- **Text block**:
· · ·
Total said it intends to cut 180 out of 430 jobs at the 153,000 barrel-per-day plant, as well as investing 200 million euros (S$289 million) there to create France's first biorefinery to meet growing demand for biofuels.

The oil company also said it plans to invest 400 million euros at its 219,000 barrel-per-day Donges refinery on the Atlantic coast "to capture profitable new markets with low-sulphur fuels" that meet new EU rules.

Europe's biggest refiner is the latest oil company to resort to closures in an industry that has struggled with overcapacity, poor gasoline demand, growing competition and low margins for several years.

"There are three possible responses to the crisis in the European refining industry," Total Chief Executive Patrick Pouyanne said. "The first is to throw in the towel. The second is to do nothing and perish. The third is to innovate and adapt to meet shifting demand trends."

Total has been keen to avoid a repeat of costly strikes over the closure of its Dunkirk refinery which lasted for weeks in 2010 and had flagged well in advance that it would cut capacity further at its French refineries.

Total said its La Mede and Donges operations were"struggling" and "structurally loss-making" and that the restructuring was aimed at making them profitable in a volatile environment.

Mr Pouyanne said he expected Donges to turn a 30 million euro annual loss into a 50 million euro profit over time thanks to the investments and the La Mede site to eventually swing to a 20 million euro profit from the current 150 million euro loss.

The group said its three other French refineries - Gonfreville in Normandy, Grandpuits in the Paris region and Feyzin near Lyon - had withstood the deteriorating economic environment over the last two years and were making money.

European demand for petroleum products has declined 15 per cent since 2008, Total said, as the EU seeks to reduce its carbon generation by using energy more efficiently and setting stricter limits on vehicle emissions.

Total said its European operations had also been hit by the surge in shale oil and gas production in the United States, as well as competition from refiners in Asia and the Middle East.
· · ·
- **Supplied information**:
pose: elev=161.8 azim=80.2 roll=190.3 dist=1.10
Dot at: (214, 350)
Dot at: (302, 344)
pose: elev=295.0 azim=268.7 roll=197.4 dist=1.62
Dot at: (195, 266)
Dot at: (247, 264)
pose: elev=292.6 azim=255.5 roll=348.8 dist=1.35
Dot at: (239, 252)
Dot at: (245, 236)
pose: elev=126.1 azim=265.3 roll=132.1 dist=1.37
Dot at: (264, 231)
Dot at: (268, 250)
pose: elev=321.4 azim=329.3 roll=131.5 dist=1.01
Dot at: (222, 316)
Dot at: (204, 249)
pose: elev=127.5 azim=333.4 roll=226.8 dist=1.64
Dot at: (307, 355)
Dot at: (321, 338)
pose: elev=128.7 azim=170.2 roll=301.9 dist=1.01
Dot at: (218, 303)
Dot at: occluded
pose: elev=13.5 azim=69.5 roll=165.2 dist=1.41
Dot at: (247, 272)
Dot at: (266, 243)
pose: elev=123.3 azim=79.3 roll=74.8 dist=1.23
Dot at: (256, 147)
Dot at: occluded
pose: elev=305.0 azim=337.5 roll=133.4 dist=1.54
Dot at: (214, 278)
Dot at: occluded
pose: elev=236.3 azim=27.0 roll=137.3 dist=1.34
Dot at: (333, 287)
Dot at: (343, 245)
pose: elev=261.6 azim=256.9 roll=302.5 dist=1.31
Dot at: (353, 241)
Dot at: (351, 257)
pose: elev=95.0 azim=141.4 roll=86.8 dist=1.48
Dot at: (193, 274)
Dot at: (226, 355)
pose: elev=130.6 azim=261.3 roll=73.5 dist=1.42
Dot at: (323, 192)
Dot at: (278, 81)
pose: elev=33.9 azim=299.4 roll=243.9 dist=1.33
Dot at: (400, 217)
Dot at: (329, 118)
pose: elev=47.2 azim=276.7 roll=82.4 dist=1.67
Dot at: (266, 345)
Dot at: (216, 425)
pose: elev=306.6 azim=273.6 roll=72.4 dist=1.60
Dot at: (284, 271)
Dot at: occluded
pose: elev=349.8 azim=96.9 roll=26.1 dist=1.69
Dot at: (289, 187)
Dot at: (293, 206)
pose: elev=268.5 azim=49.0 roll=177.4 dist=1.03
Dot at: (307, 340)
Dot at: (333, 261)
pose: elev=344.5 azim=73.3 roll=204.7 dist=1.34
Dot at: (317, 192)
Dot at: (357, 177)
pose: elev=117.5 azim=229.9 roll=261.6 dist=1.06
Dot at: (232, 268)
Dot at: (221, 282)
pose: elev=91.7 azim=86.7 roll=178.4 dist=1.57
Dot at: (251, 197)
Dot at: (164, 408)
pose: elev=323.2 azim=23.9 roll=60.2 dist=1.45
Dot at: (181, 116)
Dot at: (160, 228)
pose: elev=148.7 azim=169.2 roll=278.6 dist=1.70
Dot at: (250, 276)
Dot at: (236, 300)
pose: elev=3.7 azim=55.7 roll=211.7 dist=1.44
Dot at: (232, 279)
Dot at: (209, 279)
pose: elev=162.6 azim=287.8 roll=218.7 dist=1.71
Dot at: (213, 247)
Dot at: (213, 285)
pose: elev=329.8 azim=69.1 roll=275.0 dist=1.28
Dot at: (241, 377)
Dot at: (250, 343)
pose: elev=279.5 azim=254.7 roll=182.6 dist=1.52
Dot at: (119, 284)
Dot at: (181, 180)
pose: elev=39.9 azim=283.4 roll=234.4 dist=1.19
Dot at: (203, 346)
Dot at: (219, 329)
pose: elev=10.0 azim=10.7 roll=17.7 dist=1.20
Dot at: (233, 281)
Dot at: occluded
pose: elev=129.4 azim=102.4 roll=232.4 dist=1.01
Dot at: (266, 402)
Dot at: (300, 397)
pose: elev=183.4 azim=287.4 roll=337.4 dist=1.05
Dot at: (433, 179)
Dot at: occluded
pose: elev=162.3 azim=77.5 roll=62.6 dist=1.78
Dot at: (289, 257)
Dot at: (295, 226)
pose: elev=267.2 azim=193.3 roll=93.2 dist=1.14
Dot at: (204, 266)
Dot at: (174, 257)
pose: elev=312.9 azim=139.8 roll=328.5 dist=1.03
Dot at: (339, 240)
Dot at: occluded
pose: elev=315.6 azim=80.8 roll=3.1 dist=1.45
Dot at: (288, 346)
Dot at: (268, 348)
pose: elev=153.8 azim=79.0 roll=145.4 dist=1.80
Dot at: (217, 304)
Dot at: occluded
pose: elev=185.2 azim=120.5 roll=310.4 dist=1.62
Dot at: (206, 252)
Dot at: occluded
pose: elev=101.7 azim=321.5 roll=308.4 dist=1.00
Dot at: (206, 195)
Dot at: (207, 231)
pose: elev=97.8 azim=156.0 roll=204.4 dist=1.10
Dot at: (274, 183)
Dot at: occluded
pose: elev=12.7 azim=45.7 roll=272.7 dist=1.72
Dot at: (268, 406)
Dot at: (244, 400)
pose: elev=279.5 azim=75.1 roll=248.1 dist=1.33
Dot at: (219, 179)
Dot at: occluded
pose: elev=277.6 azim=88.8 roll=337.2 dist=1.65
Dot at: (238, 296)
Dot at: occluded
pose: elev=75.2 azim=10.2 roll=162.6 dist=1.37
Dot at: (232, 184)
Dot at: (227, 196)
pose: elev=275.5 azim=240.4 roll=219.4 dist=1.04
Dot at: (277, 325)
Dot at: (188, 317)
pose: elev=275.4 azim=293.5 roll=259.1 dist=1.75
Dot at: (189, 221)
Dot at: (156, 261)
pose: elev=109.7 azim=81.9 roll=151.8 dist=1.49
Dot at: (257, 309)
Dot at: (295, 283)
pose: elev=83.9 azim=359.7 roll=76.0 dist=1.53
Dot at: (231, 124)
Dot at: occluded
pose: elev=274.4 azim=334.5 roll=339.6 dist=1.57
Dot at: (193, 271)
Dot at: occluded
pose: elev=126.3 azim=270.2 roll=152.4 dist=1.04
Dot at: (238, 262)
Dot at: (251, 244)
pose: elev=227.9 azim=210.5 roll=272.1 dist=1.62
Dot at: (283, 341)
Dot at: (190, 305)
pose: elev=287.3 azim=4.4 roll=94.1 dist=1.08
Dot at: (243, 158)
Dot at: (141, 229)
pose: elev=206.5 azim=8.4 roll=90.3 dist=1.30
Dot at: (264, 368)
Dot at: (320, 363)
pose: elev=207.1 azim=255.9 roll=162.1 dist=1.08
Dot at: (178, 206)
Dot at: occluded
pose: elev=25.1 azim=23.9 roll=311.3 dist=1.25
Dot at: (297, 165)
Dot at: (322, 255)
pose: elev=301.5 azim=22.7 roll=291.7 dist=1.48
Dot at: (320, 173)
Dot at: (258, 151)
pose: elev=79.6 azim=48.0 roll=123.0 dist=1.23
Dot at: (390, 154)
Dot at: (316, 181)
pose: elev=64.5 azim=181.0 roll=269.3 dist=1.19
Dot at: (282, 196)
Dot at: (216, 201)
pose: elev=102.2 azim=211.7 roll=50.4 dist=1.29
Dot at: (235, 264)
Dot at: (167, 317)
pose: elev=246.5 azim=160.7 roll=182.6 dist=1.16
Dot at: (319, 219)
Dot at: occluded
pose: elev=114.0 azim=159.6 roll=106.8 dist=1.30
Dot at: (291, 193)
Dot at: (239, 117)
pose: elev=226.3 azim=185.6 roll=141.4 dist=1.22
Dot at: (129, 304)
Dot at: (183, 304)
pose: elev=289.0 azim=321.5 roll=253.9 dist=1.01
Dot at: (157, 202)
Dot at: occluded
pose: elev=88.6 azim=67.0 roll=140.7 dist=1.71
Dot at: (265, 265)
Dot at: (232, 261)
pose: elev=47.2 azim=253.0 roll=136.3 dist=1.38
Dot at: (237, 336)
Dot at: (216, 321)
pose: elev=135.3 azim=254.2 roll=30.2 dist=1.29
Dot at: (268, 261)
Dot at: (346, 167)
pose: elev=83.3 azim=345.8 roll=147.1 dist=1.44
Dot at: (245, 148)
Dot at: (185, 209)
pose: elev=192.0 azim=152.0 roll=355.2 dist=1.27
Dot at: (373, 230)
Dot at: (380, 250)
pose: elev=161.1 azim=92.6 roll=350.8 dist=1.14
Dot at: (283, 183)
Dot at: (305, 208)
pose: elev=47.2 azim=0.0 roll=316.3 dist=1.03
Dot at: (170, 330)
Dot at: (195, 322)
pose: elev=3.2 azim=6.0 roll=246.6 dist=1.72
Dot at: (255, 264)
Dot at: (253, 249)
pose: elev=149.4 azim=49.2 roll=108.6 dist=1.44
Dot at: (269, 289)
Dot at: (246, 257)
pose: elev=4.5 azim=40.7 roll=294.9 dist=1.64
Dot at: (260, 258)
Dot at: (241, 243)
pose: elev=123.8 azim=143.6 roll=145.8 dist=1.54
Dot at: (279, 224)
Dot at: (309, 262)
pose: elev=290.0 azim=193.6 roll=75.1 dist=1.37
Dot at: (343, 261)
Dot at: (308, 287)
· · ·
- **The problem**:
How might the report on Total's French refinery cuts go on? Extend it with a few sentences that pick up after its final line.

- **Task result**:
With these announcement, Total will have reached its target of cutting oil refining capacity by 20 percent by 2017, Pouyanne said.

But the CEO, who in his previous job as head of refining gained a reputation as a shrewd cost-cutter, warned that other European refiners were now expected to do their part in reducing overcapacity further.

"As the European leader, Total has now done its part of the job, I expect other players to do the same," he told reporters.

Analysts do not think Total's latest measures, which follow a plan announced in February to halve capacity at its Lindsey site in England, will solve Europe's overcapacity problem.

"For the European refining market, a 150,000 bpd reduction, about 1 per cent of capacity, by 2017 isn't going to help much," said Tudor Pickering Holt analysts in a note.

Mr Pouyanne said the new investments will mean all its French sites will now have a breakeven point of less than $20 per tonne, enough to be competitive.

But he refused to commit to a new moratorium on capacity cuts, saying the group's 2010 promise not to shut any site for 5 years had had a demoralising effect on staff.

"The moratorium had a totally negative effect internally, what seemed like a victory then took a perverse turn psychologically on staff, it had become a sword of Damocles," he said, adding nonetheless that the new plan was meant to be sustainable over the next 10 years or more.